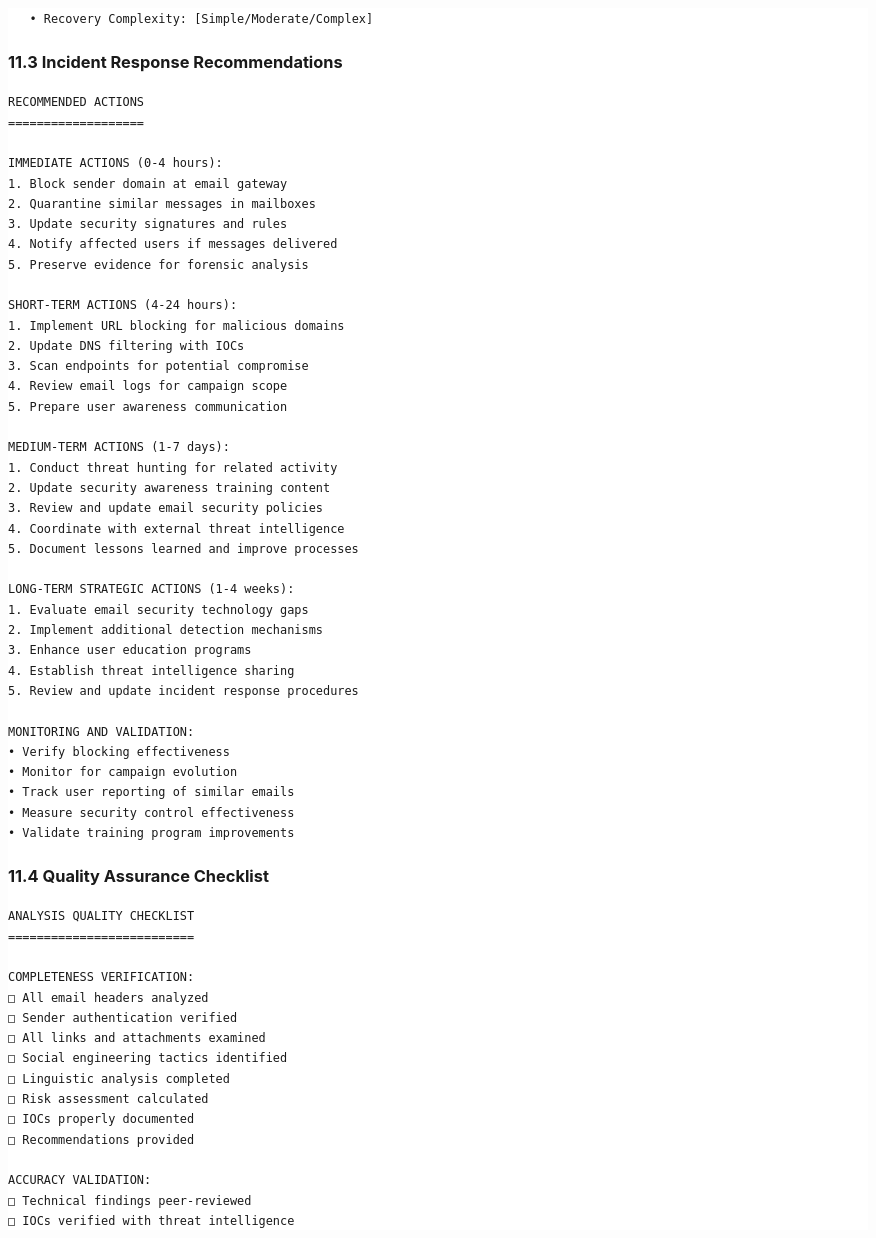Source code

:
```
   • Recovery Complexity: [Simple/Moderate/Complex]
```

### 11.3 Incident Response Recommendations

```
RECOMMENDED ACTIONS
===================

IMMEDIATE ACTIONS (0-4 hours):
1. Block sender domain at email gateway
2. Quarantine similar messages in mailboxes
3. Update security signatures and rules
4. Notify affected users if messages delivered
5. Preserve evidence for forensic analysis

SHORT-TERM ACTIONS (4-24 hours):
1. Implement URL blocking for malicious domains
2. Update DNS filtering with IOCs
3. Scan endpoints for potential compromise
4. Review email logs for campaign scope
5. Prepare user awareness communication

MEDIUM-TERM ACTIONS (1-7 days):
1. Conduct threat hunting for related activity
2. Update security awareness training content
3. Review and update email security policies
4. Coordinate with external threat intelligence
5. Document lessons learned and improve processes

LONG-TERM STRATEGIC ACTIONS (1-4 weeks):
1. Evaluate email security technology gaps
2. Implement additional detection mechanisms
3. Enhance user education programs
4. Establish threat intelligence sharing
5. Review and update incident response procedures

MONITORING AND VALIDATION:
• Verify blocking effectiveness
• Monitor for campaign evolution
• Track user reporting of similar emails
• Measure security control effectiveness
• Validate training program improvements
```

### 11.4 Quality Assurance Checklist

```
ANALYSIS QUALITY CHECKLIST
==========================

COMPLETENESS VERIFICATION:
□ All email headers analyzed
□ Sender authentication verified
□ All links and attachments examined
□ Social engineering tactics identified
□ Linguistic analysis completed
□ Risk assessment calculated
□ IOCs properly documented
□ Recommendations provided

ACCURACY VALIDATION:
□ Technical findings peer-reviewed
□ IOCs verified with threat intelligence
```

TASK BRIEF
Copy out each line of the data that holds the string "threat".

RESULT
1. Conduct threat hunting for related activity
4. Coordinate with external threat intelligence
4. Establish threat intelligence sharing
□ IOCs verified with threat intelligence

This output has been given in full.